There are no known transformations

Transformations from

There are no known transformations

Corresponding ICD-10 Codes (Cause of Death codes only)

C84.5 Other and unspecified T-cell lymphomas

Corresponding ICD-10-CM Codes (U.S. only)

C84.Z_ Other mature T/NK-cell lymphomas (effective October 01, 2015)
C84.ZA Other mature T/NK-cell lymphomas (effective October 01, 2024)

Signs and Symptoms

Abnormal EBV serology
Abnormal liver functions tests
Coagulopathy
Fever
General malaise
Hemophagocytic syndrome
Hepatosplenomegaly
Liver failure
Lymphadenopathy
Pancytopenia

Diagnostic Exams

Blood chemistry studies
Bone marrow aspiration and biopsy
CT (CAT) scan
Cytogenetic analysis
Flow cytometry
Immunohistochemistry
Immunophenotyping
PET (positron emission tomography) scan

Progression and Transformation

None

Epidemiology and Mortality

Age: children and young adults
Sex: no male or female predominance
Survival: rapid progression with multiple organ failure, sepsis and death within days to weeks

Sources

WHO Classification of Tumours Editorial Board.

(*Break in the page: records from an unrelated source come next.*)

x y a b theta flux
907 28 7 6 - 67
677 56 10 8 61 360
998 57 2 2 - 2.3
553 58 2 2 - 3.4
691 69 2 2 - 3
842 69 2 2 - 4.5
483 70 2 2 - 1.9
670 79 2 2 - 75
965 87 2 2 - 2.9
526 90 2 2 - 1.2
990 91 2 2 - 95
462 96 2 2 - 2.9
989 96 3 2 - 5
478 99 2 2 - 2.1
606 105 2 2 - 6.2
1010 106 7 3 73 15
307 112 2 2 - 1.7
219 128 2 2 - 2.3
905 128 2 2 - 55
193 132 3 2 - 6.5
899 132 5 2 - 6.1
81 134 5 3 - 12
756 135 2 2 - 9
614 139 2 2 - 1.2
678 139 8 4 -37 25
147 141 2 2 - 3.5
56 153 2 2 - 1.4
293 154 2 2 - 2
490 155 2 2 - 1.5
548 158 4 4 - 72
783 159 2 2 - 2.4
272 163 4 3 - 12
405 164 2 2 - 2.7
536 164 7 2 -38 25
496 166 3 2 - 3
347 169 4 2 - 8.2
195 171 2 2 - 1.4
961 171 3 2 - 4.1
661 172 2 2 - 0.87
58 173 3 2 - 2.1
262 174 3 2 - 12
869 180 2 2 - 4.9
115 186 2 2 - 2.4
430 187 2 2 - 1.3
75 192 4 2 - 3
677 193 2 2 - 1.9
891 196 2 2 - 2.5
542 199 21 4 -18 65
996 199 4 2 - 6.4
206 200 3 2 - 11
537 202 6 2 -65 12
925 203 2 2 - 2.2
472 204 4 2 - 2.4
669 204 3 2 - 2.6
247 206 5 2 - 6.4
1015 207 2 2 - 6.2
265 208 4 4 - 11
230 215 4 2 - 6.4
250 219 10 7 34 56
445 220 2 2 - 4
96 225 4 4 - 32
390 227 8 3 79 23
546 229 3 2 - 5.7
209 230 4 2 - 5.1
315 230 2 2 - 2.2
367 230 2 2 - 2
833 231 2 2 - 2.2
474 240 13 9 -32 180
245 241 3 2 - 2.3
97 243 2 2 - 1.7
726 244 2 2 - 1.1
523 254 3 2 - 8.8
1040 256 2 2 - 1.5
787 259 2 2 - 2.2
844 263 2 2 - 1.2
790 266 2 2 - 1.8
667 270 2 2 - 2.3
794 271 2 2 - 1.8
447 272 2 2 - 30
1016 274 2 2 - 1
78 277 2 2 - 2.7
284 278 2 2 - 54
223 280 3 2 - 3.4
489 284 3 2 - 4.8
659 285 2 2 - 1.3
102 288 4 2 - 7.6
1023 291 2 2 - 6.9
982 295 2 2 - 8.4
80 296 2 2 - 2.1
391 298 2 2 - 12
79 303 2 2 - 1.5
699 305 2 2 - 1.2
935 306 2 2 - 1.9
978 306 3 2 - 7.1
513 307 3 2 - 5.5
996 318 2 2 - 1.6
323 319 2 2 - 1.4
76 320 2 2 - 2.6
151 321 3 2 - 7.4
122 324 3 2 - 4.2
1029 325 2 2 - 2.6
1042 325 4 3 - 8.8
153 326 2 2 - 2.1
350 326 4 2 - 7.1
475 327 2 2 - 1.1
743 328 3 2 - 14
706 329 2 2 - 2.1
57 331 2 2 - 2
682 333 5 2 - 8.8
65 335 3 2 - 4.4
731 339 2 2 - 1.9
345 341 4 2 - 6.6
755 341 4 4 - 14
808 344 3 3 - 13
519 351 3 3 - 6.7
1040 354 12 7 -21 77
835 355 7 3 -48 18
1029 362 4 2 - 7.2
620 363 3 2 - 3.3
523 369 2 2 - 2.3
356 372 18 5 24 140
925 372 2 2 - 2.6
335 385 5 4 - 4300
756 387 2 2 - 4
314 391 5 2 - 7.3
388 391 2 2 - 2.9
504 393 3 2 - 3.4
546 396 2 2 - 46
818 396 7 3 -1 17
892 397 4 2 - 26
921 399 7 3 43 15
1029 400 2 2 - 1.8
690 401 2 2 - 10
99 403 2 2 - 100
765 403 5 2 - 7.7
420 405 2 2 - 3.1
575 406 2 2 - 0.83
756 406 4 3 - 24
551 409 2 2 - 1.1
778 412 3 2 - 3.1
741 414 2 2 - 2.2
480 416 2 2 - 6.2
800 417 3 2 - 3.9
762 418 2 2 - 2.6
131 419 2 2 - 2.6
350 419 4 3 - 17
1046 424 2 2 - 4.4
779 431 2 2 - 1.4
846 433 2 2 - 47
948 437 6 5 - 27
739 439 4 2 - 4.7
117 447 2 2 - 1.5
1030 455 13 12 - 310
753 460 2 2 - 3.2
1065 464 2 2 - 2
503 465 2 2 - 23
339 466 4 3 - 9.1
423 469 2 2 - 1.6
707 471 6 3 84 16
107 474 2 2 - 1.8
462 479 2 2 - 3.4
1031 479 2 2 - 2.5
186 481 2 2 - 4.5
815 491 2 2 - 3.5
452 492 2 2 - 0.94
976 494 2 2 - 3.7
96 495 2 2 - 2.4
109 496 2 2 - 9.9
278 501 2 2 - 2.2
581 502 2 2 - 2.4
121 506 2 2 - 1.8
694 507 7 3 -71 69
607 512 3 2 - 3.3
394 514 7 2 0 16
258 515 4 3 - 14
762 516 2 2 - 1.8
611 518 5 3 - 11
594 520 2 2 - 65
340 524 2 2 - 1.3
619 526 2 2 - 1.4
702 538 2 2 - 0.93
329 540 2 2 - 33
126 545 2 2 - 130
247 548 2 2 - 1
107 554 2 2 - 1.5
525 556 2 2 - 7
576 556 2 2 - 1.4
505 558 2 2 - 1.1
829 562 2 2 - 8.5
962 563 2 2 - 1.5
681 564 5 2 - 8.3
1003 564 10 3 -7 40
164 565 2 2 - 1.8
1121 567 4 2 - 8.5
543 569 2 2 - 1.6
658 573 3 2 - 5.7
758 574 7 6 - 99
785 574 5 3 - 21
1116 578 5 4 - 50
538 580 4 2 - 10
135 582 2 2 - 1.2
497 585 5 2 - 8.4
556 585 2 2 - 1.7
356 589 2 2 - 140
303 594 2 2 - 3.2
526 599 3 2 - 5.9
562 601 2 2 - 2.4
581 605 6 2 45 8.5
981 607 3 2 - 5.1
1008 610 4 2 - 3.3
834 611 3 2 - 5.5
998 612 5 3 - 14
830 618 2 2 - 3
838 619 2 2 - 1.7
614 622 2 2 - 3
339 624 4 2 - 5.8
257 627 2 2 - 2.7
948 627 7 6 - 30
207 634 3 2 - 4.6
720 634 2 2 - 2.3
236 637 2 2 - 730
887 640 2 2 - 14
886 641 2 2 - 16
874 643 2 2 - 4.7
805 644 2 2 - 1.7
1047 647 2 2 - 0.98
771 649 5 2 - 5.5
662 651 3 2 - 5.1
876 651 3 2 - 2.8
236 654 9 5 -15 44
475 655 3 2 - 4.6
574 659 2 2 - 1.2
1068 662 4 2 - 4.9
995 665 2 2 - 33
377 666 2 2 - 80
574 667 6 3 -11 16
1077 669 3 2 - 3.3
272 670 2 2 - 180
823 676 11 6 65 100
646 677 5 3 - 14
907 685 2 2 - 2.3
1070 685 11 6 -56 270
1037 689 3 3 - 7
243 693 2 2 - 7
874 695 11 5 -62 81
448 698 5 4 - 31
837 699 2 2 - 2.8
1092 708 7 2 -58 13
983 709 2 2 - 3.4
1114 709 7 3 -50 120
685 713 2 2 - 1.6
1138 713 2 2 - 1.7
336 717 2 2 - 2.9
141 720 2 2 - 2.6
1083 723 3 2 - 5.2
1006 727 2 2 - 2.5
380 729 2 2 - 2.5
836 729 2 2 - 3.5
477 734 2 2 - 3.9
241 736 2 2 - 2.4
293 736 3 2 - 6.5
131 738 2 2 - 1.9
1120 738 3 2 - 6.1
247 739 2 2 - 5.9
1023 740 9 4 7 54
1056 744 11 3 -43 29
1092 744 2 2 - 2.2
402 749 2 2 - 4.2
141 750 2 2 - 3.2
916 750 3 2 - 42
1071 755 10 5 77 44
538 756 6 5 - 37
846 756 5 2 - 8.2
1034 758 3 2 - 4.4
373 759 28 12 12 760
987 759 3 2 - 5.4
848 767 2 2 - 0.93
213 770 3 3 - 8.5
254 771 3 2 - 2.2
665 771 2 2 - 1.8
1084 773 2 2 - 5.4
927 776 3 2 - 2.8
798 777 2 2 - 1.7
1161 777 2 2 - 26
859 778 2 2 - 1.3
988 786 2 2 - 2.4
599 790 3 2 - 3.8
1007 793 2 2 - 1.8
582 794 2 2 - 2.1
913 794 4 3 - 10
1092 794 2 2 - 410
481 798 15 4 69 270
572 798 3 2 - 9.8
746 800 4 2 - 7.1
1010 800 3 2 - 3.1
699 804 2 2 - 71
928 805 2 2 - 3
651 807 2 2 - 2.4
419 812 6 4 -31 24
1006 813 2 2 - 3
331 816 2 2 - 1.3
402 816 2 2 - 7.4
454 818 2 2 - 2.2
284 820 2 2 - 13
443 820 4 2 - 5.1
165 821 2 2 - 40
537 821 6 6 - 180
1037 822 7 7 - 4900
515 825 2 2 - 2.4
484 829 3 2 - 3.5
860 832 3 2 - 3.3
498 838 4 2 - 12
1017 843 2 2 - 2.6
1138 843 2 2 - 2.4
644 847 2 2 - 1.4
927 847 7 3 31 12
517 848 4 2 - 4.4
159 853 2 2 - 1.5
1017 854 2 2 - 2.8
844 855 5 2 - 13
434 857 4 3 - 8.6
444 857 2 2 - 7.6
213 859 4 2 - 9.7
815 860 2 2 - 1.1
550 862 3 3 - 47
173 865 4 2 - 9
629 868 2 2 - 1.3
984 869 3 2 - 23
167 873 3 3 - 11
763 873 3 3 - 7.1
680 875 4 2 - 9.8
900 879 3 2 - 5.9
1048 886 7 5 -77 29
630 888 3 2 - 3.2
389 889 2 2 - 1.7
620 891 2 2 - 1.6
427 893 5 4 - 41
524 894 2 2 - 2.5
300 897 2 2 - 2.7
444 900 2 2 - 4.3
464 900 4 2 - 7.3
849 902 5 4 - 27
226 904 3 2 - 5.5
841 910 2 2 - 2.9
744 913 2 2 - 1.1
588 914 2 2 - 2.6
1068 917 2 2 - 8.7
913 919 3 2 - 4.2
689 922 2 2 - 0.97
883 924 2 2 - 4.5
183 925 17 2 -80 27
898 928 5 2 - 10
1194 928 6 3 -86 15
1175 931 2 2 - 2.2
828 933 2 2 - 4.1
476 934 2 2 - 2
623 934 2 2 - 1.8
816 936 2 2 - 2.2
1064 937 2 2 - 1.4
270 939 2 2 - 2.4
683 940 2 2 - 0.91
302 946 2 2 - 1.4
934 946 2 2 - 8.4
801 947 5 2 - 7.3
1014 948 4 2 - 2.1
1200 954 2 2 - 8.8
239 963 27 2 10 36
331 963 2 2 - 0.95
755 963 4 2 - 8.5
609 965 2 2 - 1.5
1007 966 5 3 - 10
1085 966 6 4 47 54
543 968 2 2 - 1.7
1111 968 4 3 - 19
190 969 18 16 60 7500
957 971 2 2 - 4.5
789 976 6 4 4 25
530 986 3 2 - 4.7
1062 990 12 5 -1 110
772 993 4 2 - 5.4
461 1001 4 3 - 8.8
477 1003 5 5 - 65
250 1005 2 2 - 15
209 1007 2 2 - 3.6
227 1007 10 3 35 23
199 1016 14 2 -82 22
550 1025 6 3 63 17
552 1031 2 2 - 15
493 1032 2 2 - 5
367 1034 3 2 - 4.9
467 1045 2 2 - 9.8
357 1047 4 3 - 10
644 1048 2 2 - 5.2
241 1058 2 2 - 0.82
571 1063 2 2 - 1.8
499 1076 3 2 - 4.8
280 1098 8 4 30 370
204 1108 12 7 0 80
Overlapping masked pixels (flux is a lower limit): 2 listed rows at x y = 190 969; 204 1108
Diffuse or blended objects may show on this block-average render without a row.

Haematolymphoid tumours. Lyon (France): International Agency for Research on Cancer; 2024. (WHO classification of tumours series, 5th ed.; vol. 11). https://publications.iarc.who.int/637.
Section: Mature T- and NK-cell neoplasms
Pages: Part B: 777-781

International Classification of Diseases for Oncology, Third Edition, Second Revision. Geneva: World Health Organization, 2011, 2020.